Die Hiobsbotschaften indes reißen nicht ab, und ziehen nicht nur die disziplinierten Bürger ein Stück weit herunter, sondern auch die Mediziner und Pfleger, die ohne Pausen arbeiten. Es wurde wieder ein Anstieg auf nun über 24.500 Infizierte gezählt, an einem einzigen Tag verstarben 368 Infizierte, was die Zahl der Toten durch das Covid19-Virus auf knapp über 1.800 ansteigen lässt.

Insgesamt aber blieb die Zahl der Neuinfizierten drei Tage in Folge unter 20%. Die Region Lombardei, wo die Ansteckungzahlen ihren größten Verlauf nahmen, ist immer noch die Hochrisiko-Region des Landes. Die Ärzte und das Kranken- und Pflegepersonal sind rund um die Uhr im Einsatz.

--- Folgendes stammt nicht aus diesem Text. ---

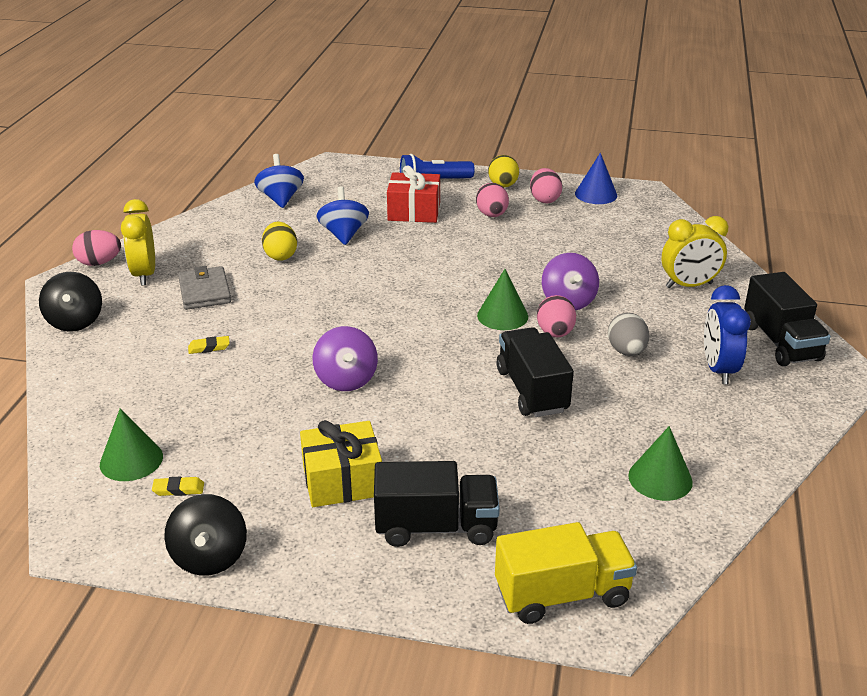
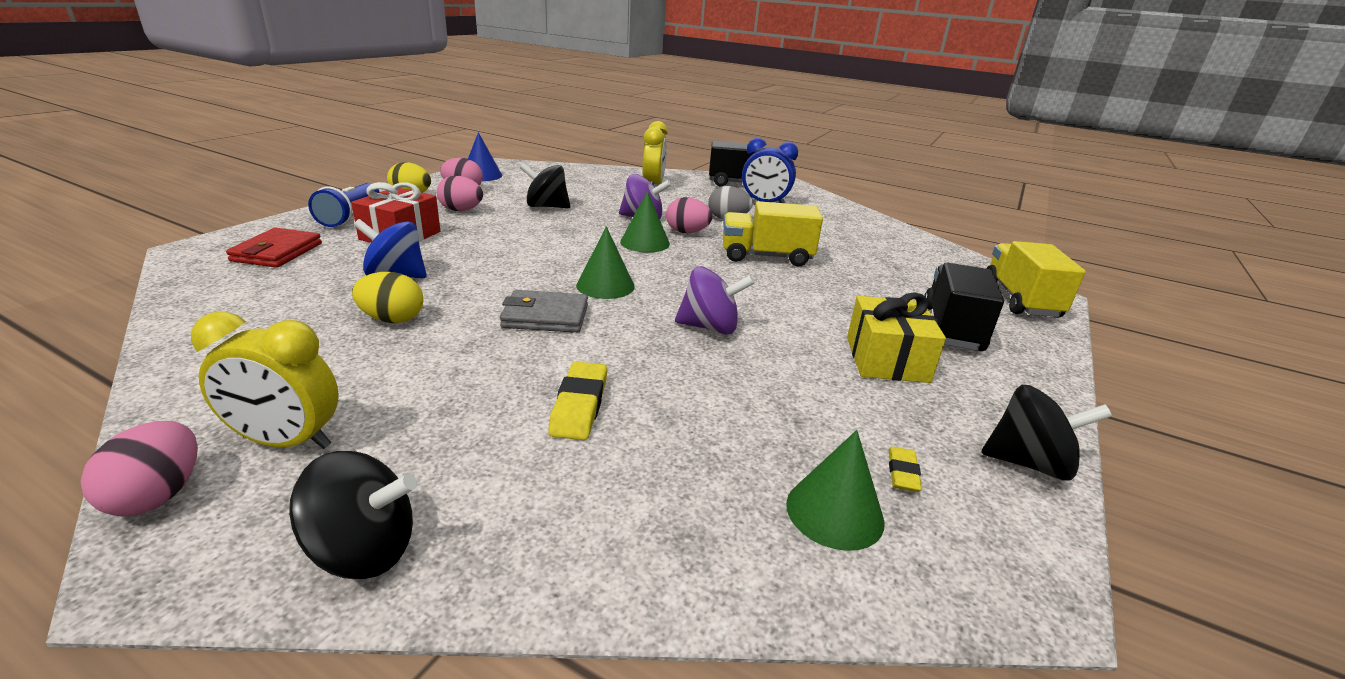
camera: 75 degrees left, 5 degrees down
(205, 291) = (419, 389): grey wallet -> grey wallet (545, 316)
(209, 347) = (579, 406): yellow eraser -> yellow eraser, size x1.70
(281, 199) = (230, 294): blue spinning top -> none
(348, 186) = (277, 252): none -> red wallet
(532, 390) = (766, 256): black truck -> yellow truck
(545, 247) = (546, 206): none -> black spinning top
(660, 478) = (886, 245): green cone -> green cone (605, 285)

Auch wenn es in der Lombardei noch freie Intensivpflegebetten gibt, wie der „Assessore Welfare“, der regionale Verantwortliche, Giulio Gallera, der Presse bekannt gibt, von 1.200 Intensivplätzen seien 924 für Covid19-Patienten bestimmt, stöhnt das Klinikum in Bergamo wahrlich auf.

An die 12 Intensivärzte und Anästhesisten sowie 44 Pflegekräfte und Krankenschwestern wechseln sich in unvorstellbar arbeitsintensiven Schichten ab. Allein in Bergamo wurden bisher über 2.800 Infizierte aufgenommen und behandelt.

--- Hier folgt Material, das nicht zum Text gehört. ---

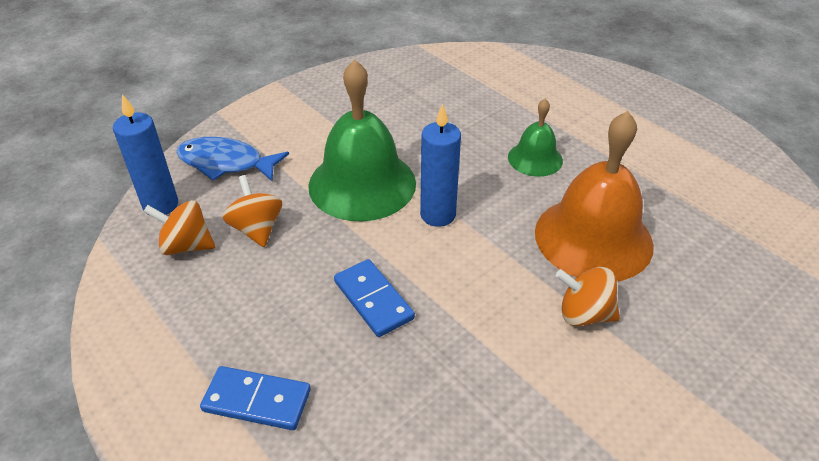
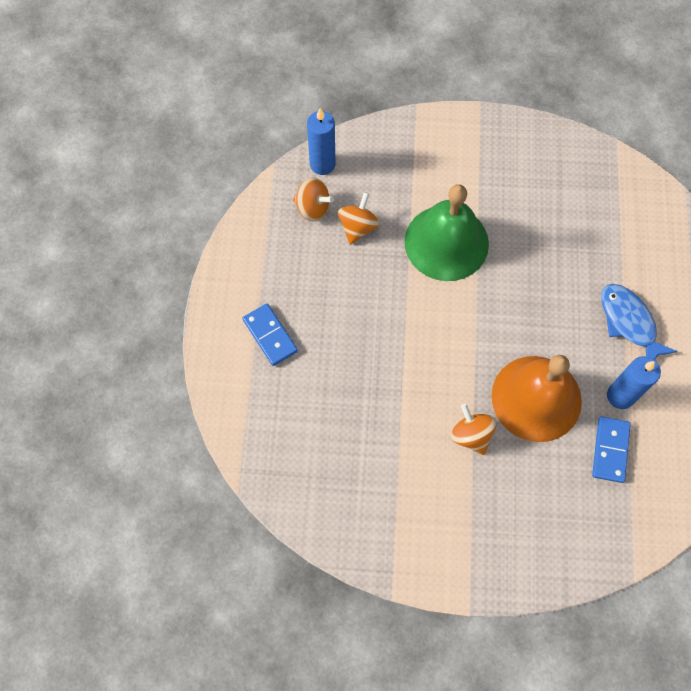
camera: 45 degrees right, 25 degrees up
(186, 245) = (312, 208): orange spinning top -> orange spinning top turned 150 degrees clockwise
(226, 163) = (384, 158): blue fish -> blue fish (629, 322)
(373, 300) = (374, 328): blue domino -> blue domino (610, 450)
(438, 215) = (465, 303): blue candle -> blue candle (620, 396)
(535, 158) = (574, 313): green bell -> none

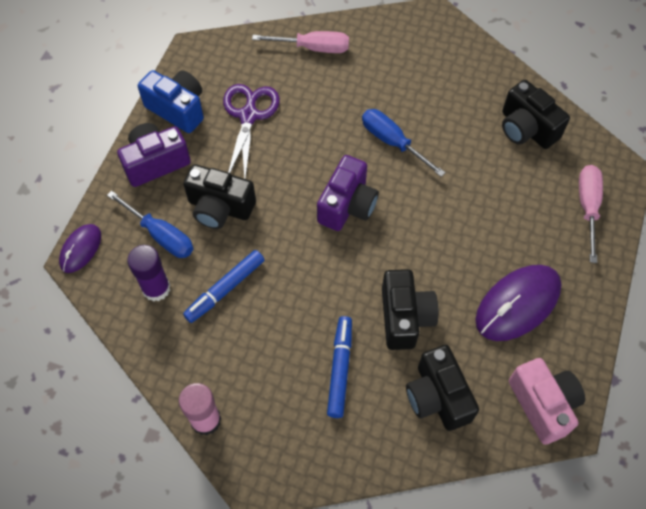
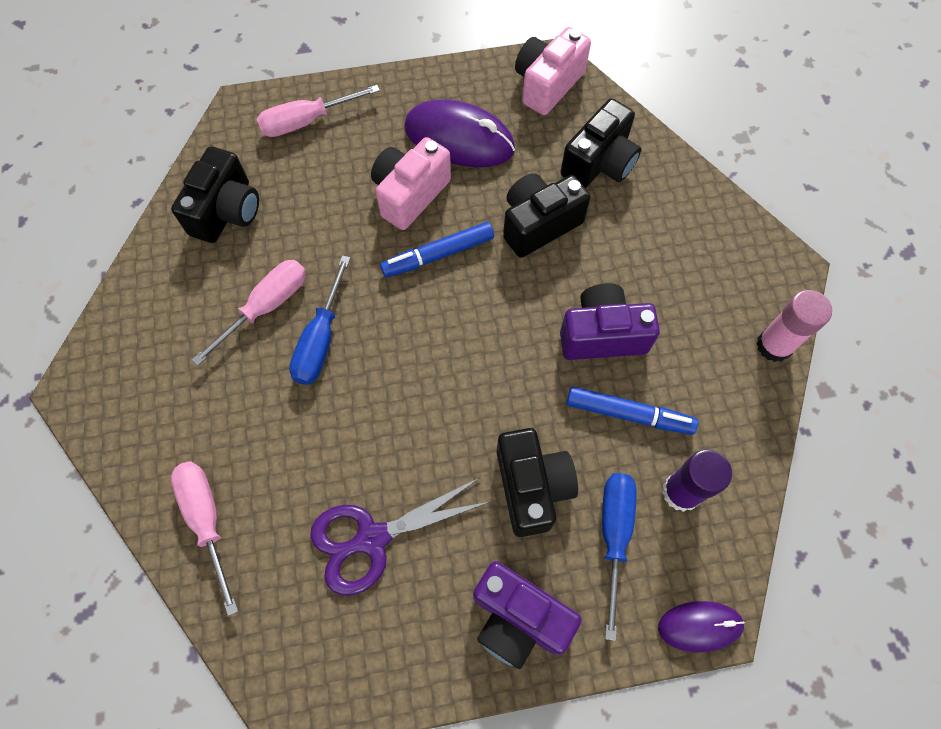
camera: 120 degrees left, 5 degrees up
(178, 109) = (414, 650): blue camera -> none
(340, 369) = (633, 254): blue marker -> blue marker (438, 255)
(347, 205) = (440, 344): purple camera -> purple camera (602, 335)
(434, 123) = (266, 307): none -> pink screwdriver
(481, 244) = (410, 194): none -> pink camera

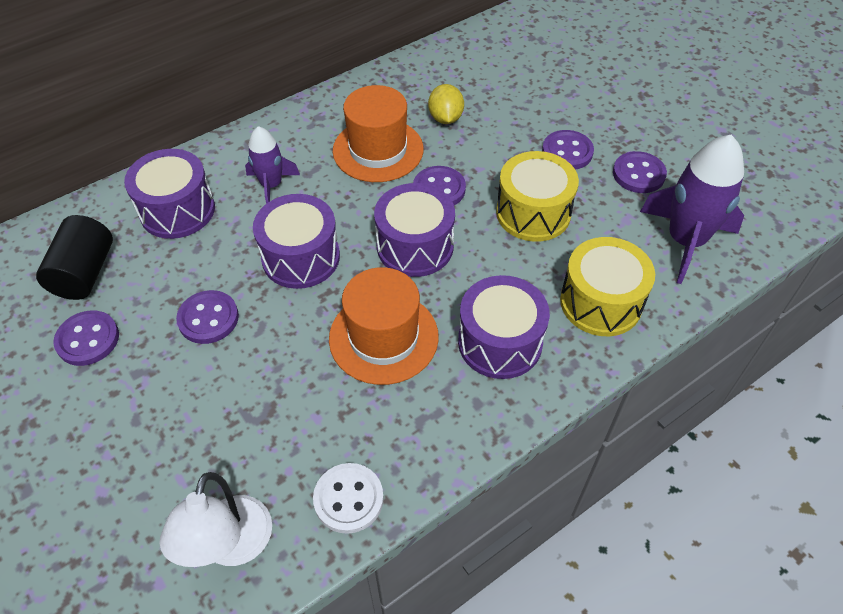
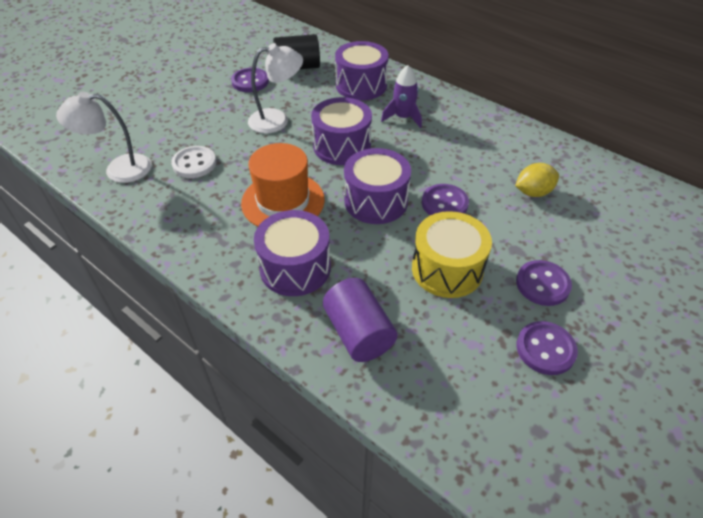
camera: 75 degrees right, 5 degrees down
(208, 318) = (277, 120): purple button -> white lamp
(348, 499) = (151, 211): white button -> white button (194, 163)
(378, 150) = (469, 161): orange hat -> none
(601, 302) = (358, 333): yellow drum -> purple cylinder
(685, 241) = (467, 401): purple rocket -> none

Manchmal müssen ankommende Patienten bereits im Ambulanzraum intubiert werden, so dringlich ist die Situation, und so tragisch. Andere wiederum werden schnell auf den Bauch verlagert, um das Atmen zu erleichtern. Ärzte und Pfleger sind oft schnell an ihren Grenzen, wenn selbst die Beatmungs- und Sauerstoffgeräte kaum mehr Hilfe aus der gesundheitlichen Krise schaffen.

Manch ein Patienten zum Beispiel springt tagsächlich auf das Arthritis-Präparat Tocilizimab, an. Das gilt unter den Medizinern zwar momentan als eine der „chemischen Waffen“, wie der Onkologe Paolo Ascierto über seine Erfolgserlebnisse weiter unten im Süden Italiens berichtet.

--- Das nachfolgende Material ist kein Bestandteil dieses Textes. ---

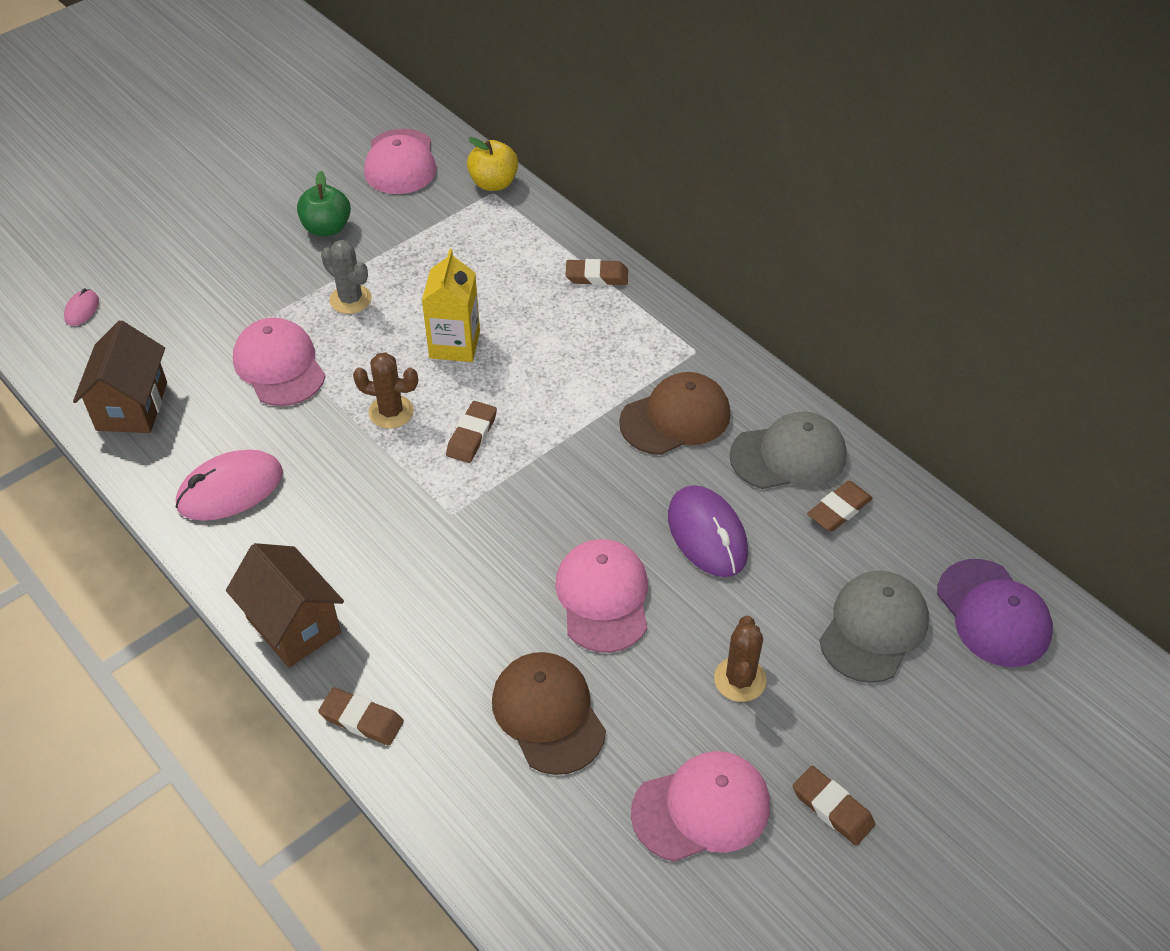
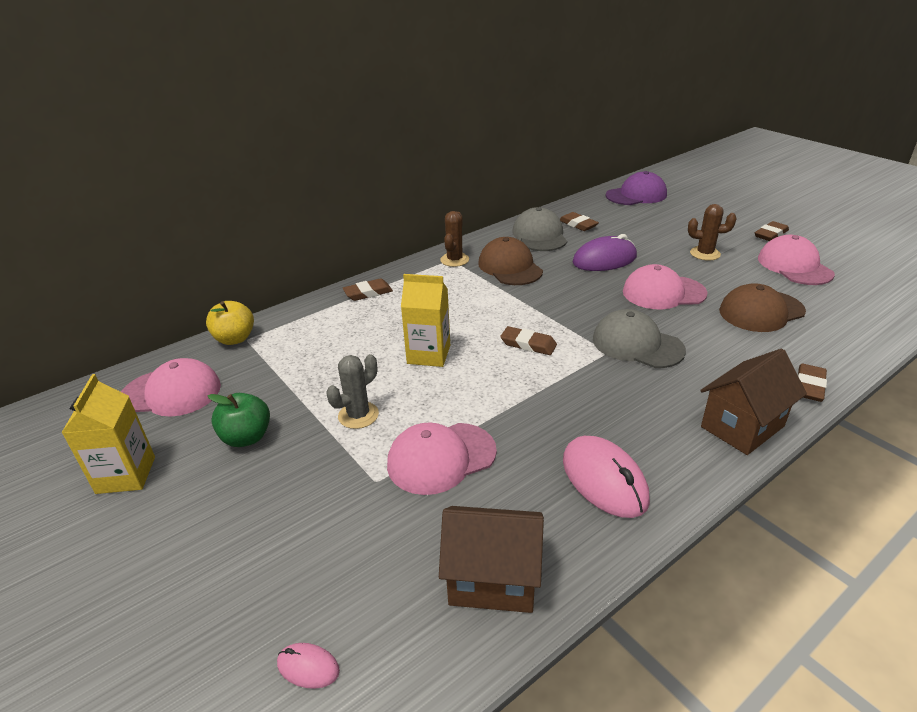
camera: 85 degrees left, 15 degrees down
(288, 167) = (126, 475): none -> yellow carton
(391, 412) = (503, 385): brown cactus -> brown cactus (454, 260)
(597, 276) = (368, 293): brown eraser -> brown eraser turned 60 degrees clockwise
(873, 628) = (656, 220): grey cap -> grey cap (637, 344)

Am Klinikum Papst Johannes XXIII, wo sich Mediziner und Rettungskräfte den Corona-Erkrankten widmen, müssen alle auch mit Rückschlägen und traurigen Nachrichten umgehen können. Ein 47-jähriger Rettungssanitäter der „118“ in Italien, war seit Ausbruch des Virus aktiv und an vorderster Front dabei, steckte sich an – der Familienvater und Lebensretter verstarb binnen einer Woche – Vorerkrankungen sind keine bekannt.

Das Krankenhaus schlägt Alarm, weitere minder schwer Erkrankte werden in die Nachbarregionen, Friuli Venezia, und Veneto gebracht. Man hofft vor allem auf mehr Equipment und Gerätschaften, das wohl unterwegs sei, aber nach Auskunft am ausländischen Zoll festhängen würde. Der Wahnsinn in Zeiten der Pandemie, die Regierung mit Conte und Di Maio wollen diese Länder anzeigen und verklagen.

Für weitere Pflegebetten werden wohl auf dem ehemaligen Expo-Gelände von Mailand nun extra Pavillons umgerüstet. Das ist der schwache Trost: Improvisieren konnten Italiener schon immer. Hilfe kommt dabei auch aus China, in Form von Schutzmasken, die geschickt werden. Aber auch Ärzte und Wissenschaftler, die die Italiener beim Kampf gegen die Seuche unterstützen wollen.

In Bergamo dagegen bitten die Ärzte um Doktor Luca Lorini sowie auch dieser selbst in zahlreichen Interviews wie in Talkshows zugeschaltet die Bürger in Italien: „Wenn ihr unsere Arbeit wirklich unterstützen wollt, bleibt bitte zuhause. Es ist sehr wichtig. Es dauert noch, aber wir werden es dann schaffen …“. Worte wie Balsam für die Seele der Italiener, die abends von den Balkonen singen, sich gegenseitig stützen, den Blick durch die größte Krise unserer Tage nach vorne richten.